Twice Told Tales (1963) – Film Review

This is a colorful but ultimately weak attempt by United Artists to cash in on American International’s Poe series by adapting three Nathaniel Hawthorne stories into a TALES OF TERROR anthology format. As in Roger Corman’s 1963 film, TWICE TOLD TALES (released later the same year) features Price in three starring roles, one for each episode. Price plays Alex Medbourne in “Dr. Heidegger’s Experiment,” Dr. Rappacicini in “Rappaccini’s Daughter,” and Gerald Pyncheon in “House of the Seven Gables.” (Previously, Price had played a supporting role in the 1939 full length film version, which starred George Saunders in the lead role). The first depicts two old friends whose relationship is ruined when a mysterious liquid restores not only their youth but also the life of a long-dead woman (who was engaged to one and having an affair with the other). “Rappaccini” is a tragic tale of a a young student (Brett Halsey) who fals in love with a beautiful woman (Joyce Taylro) whose very touch is poisonous, thanks to the experiments of her botanist father. “Seven Gables” involves the scion of a corrupt old family who returns to the family mansion to search for hidden treasure, only to be felled by the vengeful ghost of the man betrayed and killed by his ancestors.
Directed by Sidney Salkow, TWICE TOLD TALES features beautiful Technicolor cinematography (by Ellis W. Carter), but it suffers from slow pacing and (despite the melodramatic hyperbole) dull storytelling. The screenplay by Robert E. Kent offers loose adaptations of the Hawthorne stories, pushing the film closer to outright horror without ever generating much in the way of genuine thrills. For example, in “House of the Seven Gables,” the prosaically rendered ghost elicits more graons than screams, and the skeletal arm that emerges from a secret hiding place to strangle Price, while the titular house (like Poe’s House of Usher) collapses around him, verges on the outright laughable.

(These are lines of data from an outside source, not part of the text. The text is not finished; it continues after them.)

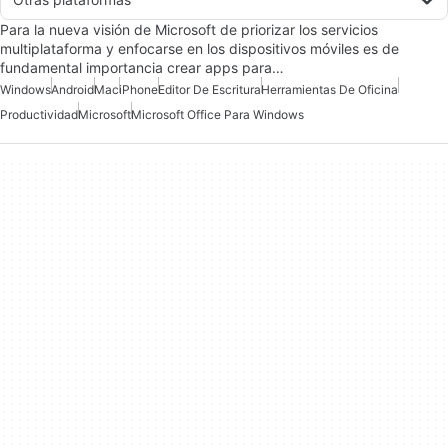
Para la nueva visión de Microsoft de priorizar los servicios
multiplataforma y enfocarse en los dispositivos móviles es de
fundamental importancia crear apps para…
Windows
Android
Mac
iPhone
Editor De Escritura
Herramientas De Oficina
Productividad
Microsoft
Microsoft Office Para Windows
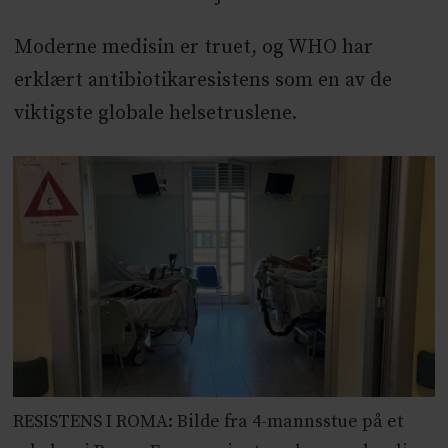
Moderne medisin er truet, og WHO har
erklært antibiotikaresistens som en av de
viktigste globale helsetruslene.
RESISTENS I ROMA: Bilde fra 4-mannsstue på et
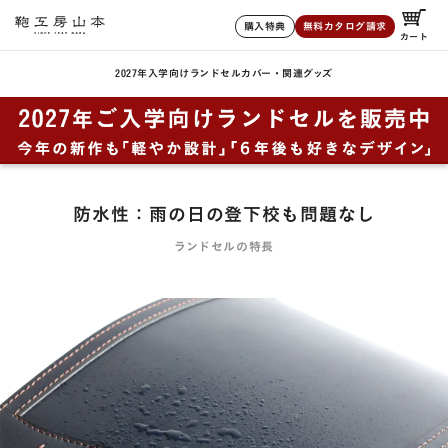
購入特典
無料カタログ請求
カート
2027年入学向けランドセル
カバー・関連グッズ
防水性：雨の日の登下校も問題なし
ランドセルの特長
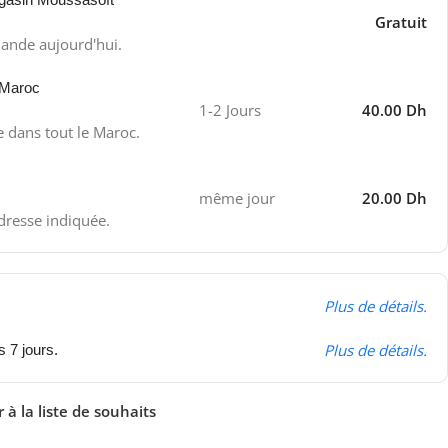
Gratuit
ande aujourd'hui.
 Maroc
1-2 Jours
40.00 Dh
e dans tout le Maroc.
même jour
20.00 Dh
adresse indiquée.
Plus de détails.
Plus de détails.
s 7 jours.
 à la liste de souhaits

The best episode is probably the first, which captures a nice sense of tragedy, thanks to the performances by Price and Sebastian Cabot. Although the old age makeup they were before drinking the youth-restoring liquid is fairly obvious, they manage to convey the warmth of close friends bound together by many years together, and it is sad to see the restored passions of youth tearing them apart and ultimately destroying them. Although the script ups the ante quite a bit from the written word, it works well enough on screen. (Hawthorne’s version of “Dr. Heidegger’s Experiment,” the good doctor merely observes the reactions of three friends who partake of his youth elixir, and after seeing them revert to the petty bickering ways of youth, proclaims that he himself will never quaff the liquid; resurrecting a long-dead lover was purely a Hollywood invention.)
Neither of the subsequent two tales offers as compelling a relationship, and the horror movie schtick of the “Seven Gables” episode condenses Hawthorne’s novel into a typical blood-and-thunder haunted house story (although the production values are not bad, with the destruction of the house convincingly done).

TRIVIA 

Price and director Sidney Salkow had previously worked together on THE LAST MAN ON EARTH, an Italian-filmed adaptation of Richard Matheson’s novel, I Am Legend. The film was actually directed by Ubaldo B. Ragona; Salkow was more or less the representative of the American investor, helping Price on set and supervising the U.S. dub for American International Pictures to release in the U.S. Though the result is not one of Price’s better efforts, the actor did not blame Salkow. “I thought he was a very good director,” Price replied when I asked him why he would want to work with Salkow again.

DVD DETAILS 

TWICE TOLD TALES was previously available on DVD as part of MGM’s “Midnight Movies” label. That version is now out of print. MGM re-issued it as part of the Midnight Movies Double Features, paired appropriately enough with its far superior model TALES OF TERROR. This bare-bones presentation featured good prints of both movies; a 1.66 transfer of TWICE TOLD TALES; English mono sound; and options for English, French, and Spanish sub-titles. The only bonus features were trailers for both films.

TWICE TOLD TALES (U.A., 1963). Directed by Sidney Salkow. Screenlay by Robert E. Kent, based on stories by Nathaniel Hawthorne. Cast: Vincent Price, Sebastian Cabot, Brett Halsey, Beverly Garland, Richard Denning, Mari Blanchard, Abraham Sofaer, Jacqueline deWilt, Joyce Taylor, Edith evanson, Floyd Simmons, Gene Roth.